Shaw was drafted into the Army in 1955 and spent the next 24 years in the service, mostly working with helicopters.
He was sent to the Signal Corps and was shipped to Turkey, before returning to Fort Riley, Kansas in the early 1960s. Once there, his career took a major turn.
“I saw people come into the exchange in flight suits and I started talking to them,” he siad. After graduating from flight school, he became a helicopter pilot and was sent to the 1st Cavalry in Vietnam for his first tour.
“I was shot down and fractured a jaw, but no big problem,” he said.
When he returned for a second tour in 1969, his Chinook was shot down and he spent the next six months recovering from his injuries, which included losing his left knee, he said.
With his flying days over, Shaw became a non-rated maintenance officer and was eventually discharged. As a civilian, he worked at Blue Grass Army Depot and became an oil analysis specialist and inspected oil labs around the world.
“I really want to make the trip,” Shaw said of the Honor Flight. “I haven’t been to the (Vietnam memorial)… It may not be in my best interest. I want to see it and see the names.”
Henry joined the U.S. Navy in 1951. After completing boot camp in San Diego, he became a third-class machinists mate on the USS The Sullivans, a destroyer named for five brothers killed when the USS Juneau was sunk in Guadalcanal in 1942. Henry worked in the steam-powered ship’s engine rooms.
“I didn’t want to go to Korea on land,” he said. “I Wanted to go on a ship.”
Henry was promoted to second-class before he was discharged in 1955.
Henry moved to Clark County in 1966 to become the U.S. Department of Agriculture’s district conservationist, a job from which he retired.
“My son is going as a guardian with me,” he said. “We’ll probably see the Iwo Jima memorial and the Korea memorial. I’ve seen them before but it’s been a long time.”
Hayes joined the U.S. Marine Corps in 1961, supervising about 20 people while in charge of fire directional control for an artillery battery.
Hayes went through boot camp in San Diego and infantry training at Camp Pendleton in California. In January 1964, he was sent to Okinawa, Hong Kong, the Philippines and Korea, as well as a couple trips around Vietnam.
After his discharge in 1965, Hayes spent his career working for airlines as well as being a flower broker. Originally from Ohio, Hayes and his wife moved to Winchester in 2006.

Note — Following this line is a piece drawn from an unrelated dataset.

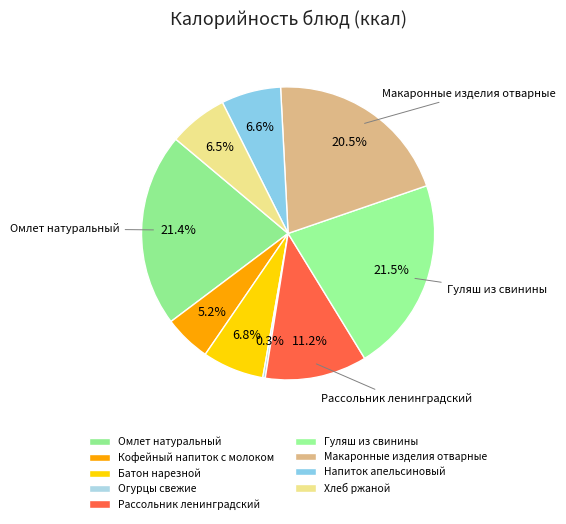

Count the number of slices in the pie.

9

Hayes said he will be wearing his father’s U.S. flag lapel pin on the trip. His father, who served in World War II, wore the pin every day, Hayes said, and he plans to leave it on the World War II Memorial.

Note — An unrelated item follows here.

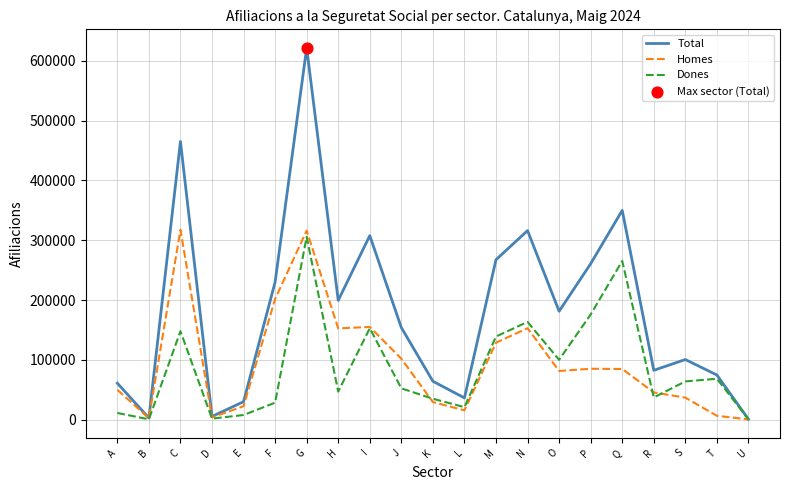

What is the total value across all series at A?

121675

“I’m very humbled to go on a trip with people 80 or 90 years old,” he said. “I’m the least worthy of someone going on the trip. Just to be in the company of these patriots, these veterans who did so much for their country and to be quietly respectful of them.”
Gay was in the U.S. Army during the Vietnam era and worked in supplies, according to his application. Gay could not be reached before press time.